== Excerpt from a dataset ==
+-------+
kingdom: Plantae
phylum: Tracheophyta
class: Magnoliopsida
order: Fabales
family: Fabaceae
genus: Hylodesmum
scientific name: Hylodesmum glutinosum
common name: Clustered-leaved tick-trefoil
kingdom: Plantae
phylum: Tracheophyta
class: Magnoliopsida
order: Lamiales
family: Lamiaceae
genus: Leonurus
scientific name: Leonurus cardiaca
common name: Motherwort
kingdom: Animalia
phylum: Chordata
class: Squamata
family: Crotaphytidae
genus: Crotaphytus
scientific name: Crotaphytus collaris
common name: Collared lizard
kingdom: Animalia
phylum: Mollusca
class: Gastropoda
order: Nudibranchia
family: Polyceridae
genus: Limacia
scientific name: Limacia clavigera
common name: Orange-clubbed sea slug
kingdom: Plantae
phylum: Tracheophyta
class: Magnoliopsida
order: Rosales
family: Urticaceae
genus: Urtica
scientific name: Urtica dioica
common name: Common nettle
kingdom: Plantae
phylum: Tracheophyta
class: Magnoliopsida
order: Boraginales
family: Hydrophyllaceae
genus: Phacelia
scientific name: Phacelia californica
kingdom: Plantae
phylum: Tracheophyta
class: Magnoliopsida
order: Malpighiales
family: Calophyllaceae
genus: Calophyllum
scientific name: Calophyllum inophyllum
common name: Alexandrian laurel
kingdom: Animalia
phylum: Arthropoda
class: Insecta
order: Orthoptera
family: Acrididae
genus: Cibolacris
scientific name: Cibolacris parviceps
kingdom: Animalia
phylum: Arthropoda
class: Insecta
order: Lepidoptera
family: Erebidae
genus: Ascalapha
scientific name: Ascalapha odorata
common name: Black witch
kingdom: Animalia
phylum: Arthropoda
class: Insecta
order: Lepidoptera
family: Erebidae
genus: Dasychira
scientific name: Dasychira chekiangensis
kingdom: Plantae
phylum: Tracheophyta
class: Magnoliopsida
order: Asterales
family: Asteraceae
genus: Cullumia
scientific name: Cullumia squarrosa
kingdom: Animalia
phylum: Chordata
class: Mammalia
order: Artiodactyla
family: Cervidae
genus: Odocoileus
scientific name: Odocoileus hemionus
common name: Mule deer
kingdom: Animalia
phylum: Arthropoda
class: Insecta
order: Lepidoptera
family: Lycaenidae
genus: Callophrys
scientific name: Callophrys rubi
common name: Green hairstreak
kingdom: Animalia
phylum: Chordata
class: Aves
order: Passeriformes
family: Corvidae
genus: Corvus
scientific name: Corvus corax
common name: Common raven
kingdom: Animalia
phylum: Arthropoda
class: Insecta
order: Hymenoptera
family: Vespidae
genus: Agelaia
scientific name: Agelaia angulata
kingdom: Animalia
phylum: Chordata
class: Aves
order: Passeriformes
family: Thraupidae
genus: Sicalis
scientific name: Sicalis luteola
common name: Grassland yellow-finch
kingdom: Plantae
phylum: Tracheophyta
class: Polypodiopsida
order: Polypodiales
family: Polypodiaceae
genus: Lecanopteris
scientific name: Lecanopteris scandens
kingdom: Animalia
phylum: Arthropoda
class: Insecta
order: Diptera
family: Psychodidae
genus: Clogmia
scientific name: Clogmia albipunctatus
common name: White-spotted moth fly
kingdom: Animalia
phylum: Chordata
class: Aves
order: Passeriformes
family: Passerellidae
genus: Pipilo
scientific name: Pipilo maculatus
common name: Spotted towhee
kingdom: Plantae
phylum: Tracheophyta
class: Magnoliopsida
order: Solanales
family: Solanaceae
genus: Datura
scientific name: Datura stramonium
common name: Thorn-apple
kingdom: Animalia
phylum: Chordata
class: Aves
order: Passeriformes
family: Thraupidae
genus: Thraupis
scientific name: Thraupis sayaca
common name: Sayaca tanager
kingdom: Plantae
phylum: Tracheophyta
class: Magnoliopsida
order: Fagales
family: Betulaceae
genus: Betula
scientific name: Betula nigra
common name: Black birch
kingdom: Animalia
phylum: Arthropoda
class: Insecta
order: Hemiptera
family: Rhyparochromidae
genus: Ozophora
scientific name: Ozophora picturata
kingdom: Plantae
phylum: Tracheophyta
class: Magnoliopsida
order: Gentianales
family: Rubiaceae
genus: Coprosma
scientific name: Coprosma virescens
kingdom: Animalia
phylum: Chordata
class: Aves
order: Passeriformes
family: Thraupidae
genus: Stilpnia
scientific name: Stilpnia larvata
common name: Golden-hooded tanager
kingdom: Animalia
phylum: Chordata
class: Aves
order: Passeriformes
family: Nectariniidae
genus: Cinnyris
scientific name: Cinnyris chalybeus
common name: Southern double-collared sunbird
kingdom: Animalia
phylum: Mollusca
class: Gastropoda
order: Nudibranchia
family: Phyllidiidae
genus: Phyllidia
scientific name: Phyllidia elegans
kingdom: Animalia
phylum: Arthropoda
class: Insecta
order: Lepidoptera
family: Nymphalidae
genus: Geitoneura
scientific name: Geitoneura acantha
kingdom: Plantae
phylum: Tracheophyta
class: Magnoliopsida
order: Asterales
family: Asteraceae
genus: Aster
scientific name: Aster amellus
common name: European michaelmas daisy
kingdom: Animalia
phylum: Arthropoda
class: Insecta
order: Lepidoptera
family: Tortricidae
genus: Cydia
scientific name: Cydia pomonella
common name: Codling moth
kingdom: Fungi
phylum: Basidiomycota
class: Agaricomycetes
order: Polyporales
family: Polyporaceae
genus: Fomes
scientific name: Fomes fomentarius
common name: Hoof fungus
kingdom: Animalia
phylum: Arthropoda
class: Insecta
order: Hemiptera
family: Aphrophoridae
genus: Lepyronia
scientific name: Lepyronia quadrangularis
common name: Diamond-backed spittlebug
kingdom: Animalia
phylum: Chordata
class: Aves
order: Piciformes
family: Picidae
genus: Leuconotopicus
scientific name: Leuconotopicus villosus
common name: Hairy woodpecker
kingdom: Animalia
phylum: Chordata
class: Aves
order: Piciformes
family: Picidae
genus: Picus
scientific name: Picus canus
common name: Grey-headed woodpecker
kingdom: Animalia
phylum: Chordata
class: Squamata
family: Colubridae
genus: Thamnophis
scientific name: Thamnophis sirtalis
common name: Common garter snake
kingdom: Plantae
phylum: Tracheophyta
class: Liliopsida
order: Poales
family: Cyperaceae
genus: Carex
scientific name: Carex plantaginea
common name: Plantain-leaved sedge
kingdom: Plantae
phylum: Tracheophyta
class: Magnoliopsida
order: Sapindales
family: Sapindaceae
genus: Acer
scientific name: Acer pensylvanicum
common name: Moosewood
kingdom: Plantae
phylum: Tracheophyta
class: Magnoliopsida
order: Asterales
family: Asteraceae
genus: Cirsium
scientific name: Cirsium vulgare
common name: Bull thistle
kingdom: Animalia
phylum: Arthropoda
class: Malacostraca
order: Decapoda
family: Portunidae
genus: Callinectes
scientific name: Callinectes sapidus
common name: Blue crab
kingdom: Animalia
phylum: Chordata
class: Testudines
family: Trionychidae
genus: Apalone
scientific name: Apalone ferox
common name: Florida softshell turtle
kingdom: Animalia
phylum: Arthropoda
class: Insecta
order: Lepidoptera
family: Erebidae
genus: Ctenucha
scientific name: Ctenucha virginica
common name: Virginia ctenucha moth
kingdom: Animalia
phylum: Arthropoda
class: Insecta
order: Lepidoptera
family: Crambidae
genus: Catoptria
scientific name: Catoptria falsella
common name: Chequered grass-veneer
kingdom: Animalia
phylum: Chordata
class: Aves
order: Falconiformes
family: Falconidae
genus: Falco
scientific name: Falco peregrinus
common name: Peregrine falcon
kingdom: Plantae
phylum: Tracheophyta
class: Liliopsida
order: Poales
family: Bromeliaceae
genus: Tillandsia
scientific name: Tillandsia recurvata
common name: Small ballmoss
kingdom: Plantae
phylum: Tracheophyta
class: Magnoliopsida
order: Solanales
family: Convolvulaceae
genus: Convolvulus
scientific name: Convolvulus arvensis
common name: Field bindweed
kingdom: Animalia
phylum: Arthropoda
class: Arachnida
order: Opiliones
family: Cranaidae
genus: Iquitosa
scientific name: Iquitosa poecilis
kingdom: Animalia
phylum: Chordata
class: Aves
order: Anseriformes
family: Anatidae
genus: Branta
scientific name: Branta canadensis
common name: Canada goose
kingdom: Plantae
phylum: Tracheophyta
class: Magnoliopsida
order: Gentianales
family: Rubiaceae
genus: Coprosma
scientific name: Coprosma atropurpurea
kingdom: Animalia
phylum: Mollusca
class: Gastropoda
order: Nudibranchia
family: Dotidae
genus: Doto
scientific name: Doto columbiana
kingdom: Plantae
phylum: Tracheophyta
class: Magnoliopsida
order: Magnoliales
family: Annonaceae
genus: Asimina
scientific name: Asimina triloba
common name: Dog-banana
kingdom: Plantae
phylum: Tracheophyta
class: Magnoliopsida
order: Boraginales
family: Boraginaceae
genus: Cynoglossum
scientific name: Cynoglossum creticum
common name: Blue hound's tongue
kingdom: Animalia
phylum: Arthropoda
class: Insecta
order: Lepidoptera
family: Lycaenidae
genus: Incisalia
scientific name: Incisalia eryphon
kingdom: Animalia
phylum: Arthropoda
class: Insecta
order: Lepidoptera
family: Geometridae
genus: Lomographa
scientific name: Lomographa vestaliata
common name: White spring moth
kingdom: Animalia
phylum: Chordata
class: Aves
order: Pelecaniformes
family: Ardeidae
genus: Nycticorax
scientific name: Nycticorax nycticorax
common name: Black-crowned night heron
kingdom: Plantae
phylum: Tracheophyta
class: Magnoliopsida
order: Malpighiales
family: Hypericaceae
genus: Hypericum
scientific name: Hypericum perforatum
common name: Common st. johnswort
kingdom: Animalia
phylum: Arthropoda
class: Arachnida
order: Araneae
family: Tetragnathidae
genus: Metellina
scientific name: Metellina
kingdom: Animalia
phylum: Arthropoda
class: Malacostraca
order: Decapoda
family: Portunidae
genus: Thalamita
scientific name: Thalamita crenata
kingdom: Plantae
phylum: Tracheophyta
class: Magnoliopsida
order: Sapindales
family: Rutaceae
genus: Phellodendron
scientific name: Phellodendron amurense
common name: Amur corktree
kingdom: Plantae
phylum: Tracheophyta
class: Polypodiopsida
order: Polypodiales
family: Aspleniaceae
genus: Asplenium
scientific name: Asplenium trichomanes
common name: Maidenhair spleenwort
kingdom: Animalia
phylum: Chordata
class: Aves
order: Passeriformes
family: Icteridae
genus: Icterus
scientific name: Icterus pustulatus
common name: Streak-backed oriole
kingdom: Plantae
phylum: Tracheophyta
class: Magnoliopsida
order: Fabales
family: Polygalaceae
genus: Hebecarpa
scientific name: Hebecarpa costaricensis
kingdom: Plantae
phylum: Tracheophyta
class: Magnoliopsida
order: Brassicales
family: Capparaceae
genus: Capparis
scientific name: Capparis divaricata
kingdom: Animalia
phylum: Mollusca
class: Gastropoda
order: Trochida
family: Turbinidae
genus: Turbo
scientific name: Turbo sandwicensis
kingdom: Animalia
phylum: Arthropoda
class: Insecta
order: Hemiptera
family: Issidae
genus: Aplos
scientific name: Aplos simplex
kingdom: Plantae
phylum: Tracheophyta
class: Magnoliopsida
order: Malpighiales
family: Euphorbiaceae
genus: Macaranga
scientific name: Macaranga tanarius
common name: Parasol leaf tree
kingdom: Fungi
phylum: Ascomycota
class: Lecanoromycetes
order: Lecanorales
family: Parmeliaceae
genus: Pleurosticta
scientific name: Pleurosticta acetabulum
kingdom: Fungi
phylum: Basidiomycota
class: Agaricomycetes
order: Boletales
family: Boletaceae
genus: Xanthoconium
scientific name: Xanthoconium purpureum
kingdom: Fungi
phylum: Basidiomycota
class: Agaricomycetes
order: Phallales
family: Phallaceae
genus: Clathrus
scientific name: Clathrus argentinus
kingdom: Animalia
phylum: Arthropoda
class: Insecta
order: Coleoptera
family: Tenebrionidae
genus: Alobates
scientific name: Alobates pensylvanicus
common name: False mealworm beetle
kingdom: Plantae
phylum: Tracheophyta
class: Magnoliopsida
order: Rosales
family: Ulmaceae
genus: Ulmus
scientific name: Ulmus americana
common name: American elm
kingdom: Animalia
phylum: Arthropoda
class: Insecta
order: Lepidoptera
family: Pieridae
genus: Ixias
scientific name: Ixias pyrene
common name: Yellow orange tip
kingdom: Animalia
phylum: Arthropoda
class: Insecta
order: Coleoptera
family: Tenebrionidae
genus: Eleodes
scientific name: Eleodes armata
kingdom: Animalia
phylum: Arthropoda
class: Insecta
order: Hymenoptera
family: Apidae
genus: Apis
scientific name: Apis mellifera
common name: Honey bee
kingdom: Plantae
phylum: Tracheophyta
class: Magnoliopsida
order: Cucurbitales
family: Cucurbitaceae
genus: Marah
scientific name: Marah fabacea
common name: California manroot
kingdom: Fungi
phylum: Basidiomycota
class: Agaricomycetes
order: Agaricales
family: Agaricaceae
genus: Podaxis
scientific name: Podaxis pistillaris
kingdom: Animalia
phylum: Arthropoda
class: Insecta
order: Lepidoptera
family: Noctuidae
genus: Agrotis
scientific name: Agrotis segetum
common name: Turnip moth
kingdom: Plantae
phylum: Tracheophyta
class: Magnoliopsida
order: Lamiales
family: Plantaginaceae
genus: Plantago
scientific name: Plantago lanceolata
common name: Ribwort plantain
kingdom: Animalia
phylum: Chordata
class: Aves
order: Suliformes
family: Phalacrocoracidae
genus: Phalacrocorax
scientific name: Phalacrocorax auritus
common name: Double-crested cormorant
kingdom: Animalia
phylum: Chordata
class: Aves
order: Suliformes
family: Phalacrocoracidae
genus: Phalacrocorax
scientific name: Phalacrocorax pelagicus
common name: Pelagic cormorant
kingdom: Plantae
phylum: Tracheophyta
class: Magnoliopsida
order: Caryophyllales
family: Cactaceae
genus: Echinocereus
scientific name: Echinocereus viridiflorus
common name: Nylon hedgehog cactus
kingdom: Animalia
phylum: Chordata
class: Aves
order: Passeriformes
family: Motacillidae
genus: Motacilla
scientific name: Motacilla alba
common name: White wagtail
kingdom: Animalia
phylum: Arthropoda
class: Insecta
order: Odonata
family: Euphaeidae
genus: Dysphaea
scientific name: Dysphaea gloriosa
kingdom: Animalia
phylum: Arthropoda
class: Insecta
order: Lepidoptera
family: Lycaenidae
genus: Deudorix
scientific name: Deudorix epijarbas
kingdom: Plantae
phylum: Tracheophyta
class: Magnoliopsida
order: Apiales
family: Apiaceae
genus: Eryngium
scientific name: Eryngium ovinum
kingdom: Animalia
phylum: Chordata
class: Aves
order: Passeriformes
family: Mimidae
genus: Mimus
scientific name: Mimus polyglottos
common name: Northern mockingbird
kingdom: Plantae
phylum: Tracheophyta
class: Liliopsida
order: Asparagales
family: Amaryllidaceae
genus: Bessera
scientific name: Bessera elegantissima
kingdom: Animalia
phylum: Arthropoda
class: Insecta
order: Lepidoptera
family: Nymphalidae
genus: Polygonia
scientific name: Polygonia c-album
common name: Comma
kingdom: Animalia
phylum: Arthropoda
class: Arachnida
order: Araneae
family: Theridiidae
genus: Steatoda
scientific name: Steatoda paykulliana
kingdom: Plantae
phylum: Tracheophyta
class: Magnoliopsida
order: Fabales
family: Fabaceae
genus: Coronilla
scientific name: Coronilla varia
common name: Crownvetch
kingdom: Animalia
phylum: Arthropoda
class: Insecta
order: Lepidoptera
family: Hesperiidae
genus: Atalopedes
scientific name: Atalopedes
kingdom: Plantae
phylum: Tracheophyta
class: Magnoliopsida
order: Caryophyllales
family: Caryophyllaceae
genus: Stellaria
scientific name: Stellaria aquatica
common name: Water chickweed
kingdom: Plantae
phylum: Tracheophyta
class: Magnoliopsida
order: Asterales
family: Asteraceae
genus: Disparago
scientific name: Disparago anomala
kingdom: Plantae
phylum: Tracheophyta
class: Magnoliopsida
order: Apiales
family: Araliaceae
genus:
+-------+
Please express the records as a two-column CSV with the columns "field" and "value", one row per line, starting with the line with "genus: Betula" and going on through the line with "scientific name: Cinnyris chalybeus". Put each field in quotation marks and replace any line breaks with spaces.

== Completed task ==
field,value
"genus:","Betula"
"scientific name:","Betula nigra"
"common name:","Black birch"
"kingdom:","Animalia"
"phylum:","Arthropoda"
"class:","Insecta"
"order:","Hemiptera"
"family:","Rhyparochromidae"
"genus:","Ozophora"
"scientific name:","Ozophora picturata"
"kingdom:","Plantae"
"phylum:","Tracheophyta"
"class:","Magnoliopsida"
"order:","Gentianales"
"family:","Rubiaceae"
"genus:","Coprosma"
"scientific name:","Coprosma virescens"
"kingdom:","Animalia"
"phylum:","Chordata"
"class:","Aves"
"order:","Passeriformes"
"family:","Thraupidae"
"genus:","Stilpnia"
"scientific name:","Stilpnia larvata"
"common name:","Golden-hooded tanager"
"kingdom:","Animalia"
"phylum:","Chordata"
"class:","Aves"
"order:","Passeriformes"
"family:","Nectariniidae"
"genus:","Cinnyris"
"scientific name:","Cinnyris chalybeus"